Speculative decoding

LLM decode is sequential — you cannot parallelise generating token 5 before token 4 is done. Speculative decoding breaks this constraint:

  1. A small draft model (e.g., 1B params) generates k candidate tokens in one pass — fast
  2. The target model (e.g., 70B) verifies all k tokens in a single parallel forward pass
  3. Accept tokens greedily until the first mismatch; discard from there

If the draft model is accurate, you get k tokens for the price of one target model pass.

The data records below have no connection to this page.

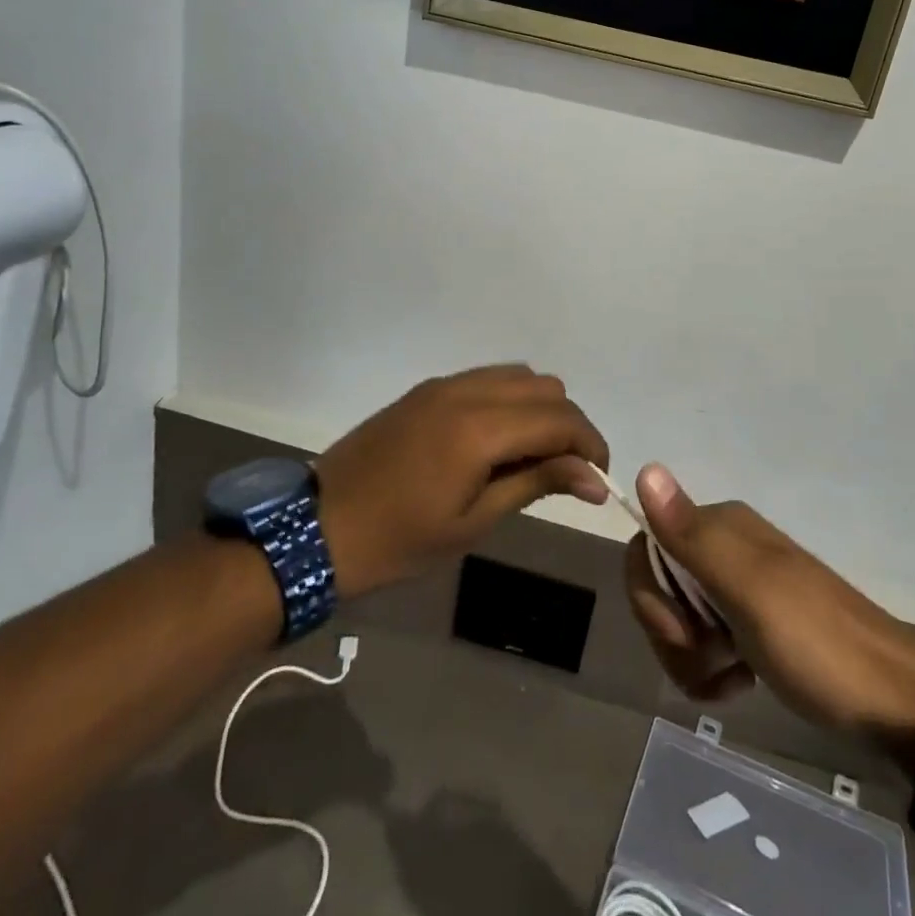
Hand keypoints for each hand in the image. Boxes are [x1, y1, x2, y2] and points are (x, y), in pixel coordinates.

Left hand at [314, 365, 609, 597]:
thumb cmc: (398, 540)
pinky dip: (510, 399)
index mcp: (480, 428)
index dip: (590, 444)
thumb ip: (536, 484)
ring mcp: (444, 384)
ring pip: (519, 375)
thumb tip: (594, 478)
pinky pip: (487, 378)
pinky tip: (498, 440)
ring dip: (540, 407)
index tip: (598, 478)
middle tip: (565, 470)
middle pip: (546, 387)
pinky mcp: (427, 389)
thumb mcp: (473, 522)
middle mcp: (467, 391)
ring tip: (532, 455)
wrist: (316, 528)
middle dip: (569, 424)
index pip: (559, 418)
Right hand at [626, 464, 914, 746]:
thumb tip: (645, 467)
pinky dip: (709, 668)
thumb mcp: (748, 590)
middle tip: (710, 659)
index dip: (650, 595)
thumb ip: (692, 536)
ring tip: (729, 680)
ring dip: (690, 658)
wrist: (891, 700)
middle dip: (671, 633)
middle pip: (660, 585)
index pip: (648, 547)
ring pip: (679, 618)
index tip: (681, 633)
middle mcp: (725, 546)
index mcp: (720, 527)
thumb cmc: (816, 642)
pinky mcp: (752, 623)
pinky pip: (705, 641)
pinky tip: (737, 684)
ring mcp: (740, 586)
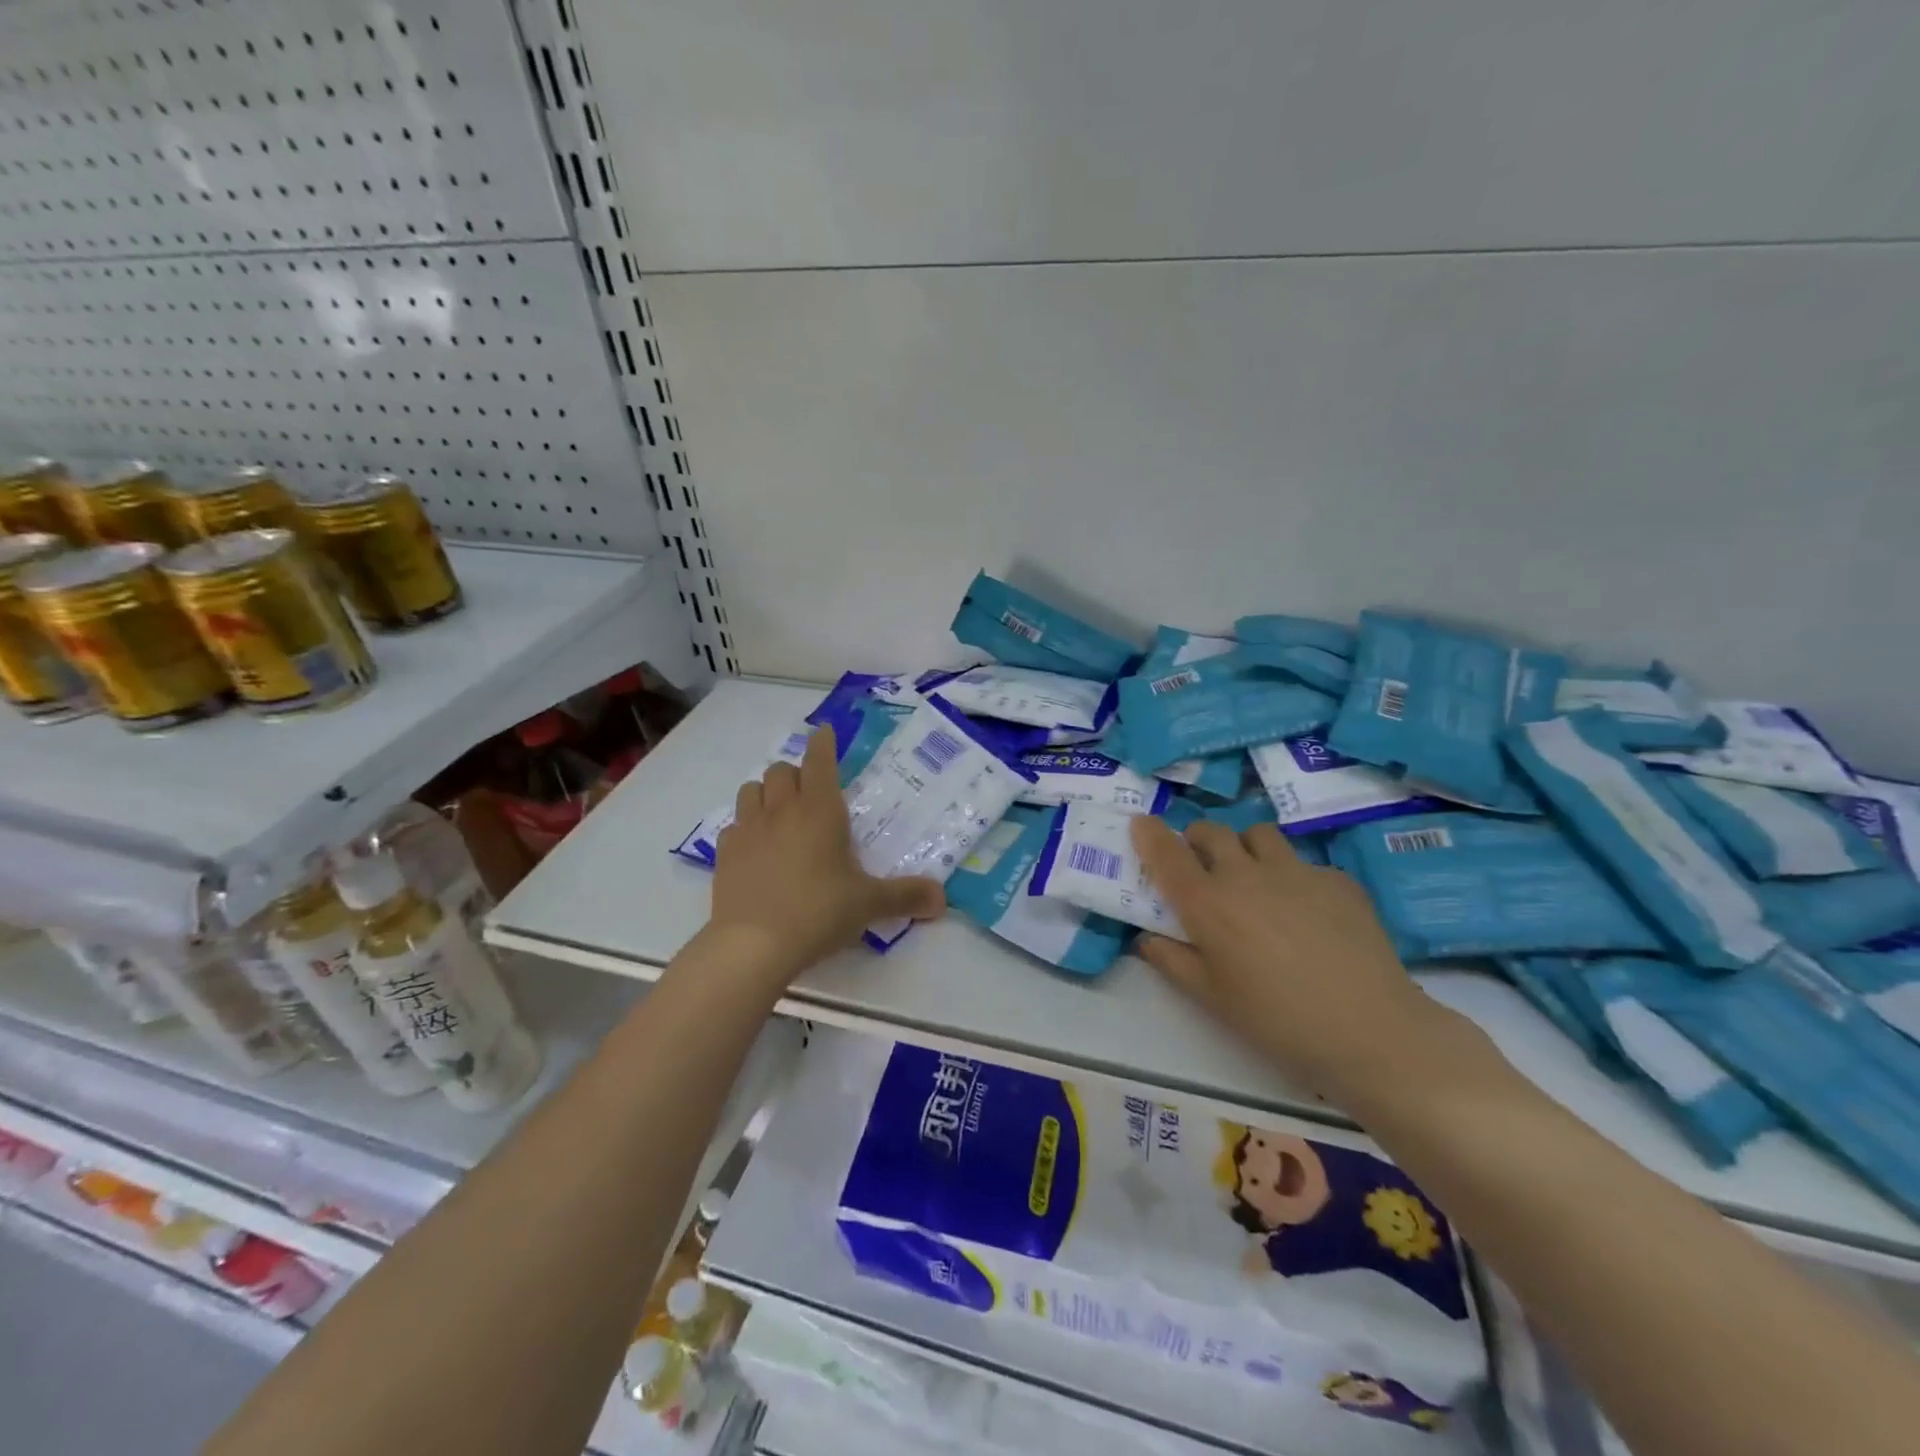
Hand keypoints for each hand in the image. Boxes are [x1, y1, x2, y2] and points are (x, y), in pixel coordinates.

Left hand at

Typical speedups: 2–3× latency reduction on low-temperature/deterministic outputs (code, structured data), less improvement on creative/high-temperature outputs.

Latency vs throughput

These are fundamentally at odds in LLM serving:

Optimise forStrategyCost
Latency (TTFT)Small batch size, reserve capacity, prefix cachingHigh $/request
ThroughputLarge batch size, continuous batching, quantisationLow $/request, higher latency

Deployment patterns

PatternWhen to useNotes
Dedicated GPU instanceConsistent high trafficBest cost/throughput ratio; no cold starts
Serverless GPU (Modal, Replicate, RunPod)Spiky or low trafficCold starts 5–30s; 0 cost at 0 traffic
Spot / preemptible GPUBatch jobs, eval runs60–80% cheaper; can be interrupted
API (OpenAI, Anthropic)Early stage, uncertain scaleNo ops burden; pay-per-token
Managed serving (Vertex AI, SageMaker)Enterprise, complianceHigher cost, managed scaling

The rule of thumb: at < 10 000 requests/day, a managed API almost always beats self-hosting on total cost when you account for engineering time. Self-hosting pays off above ~100 000 requests/day for models available in open weights.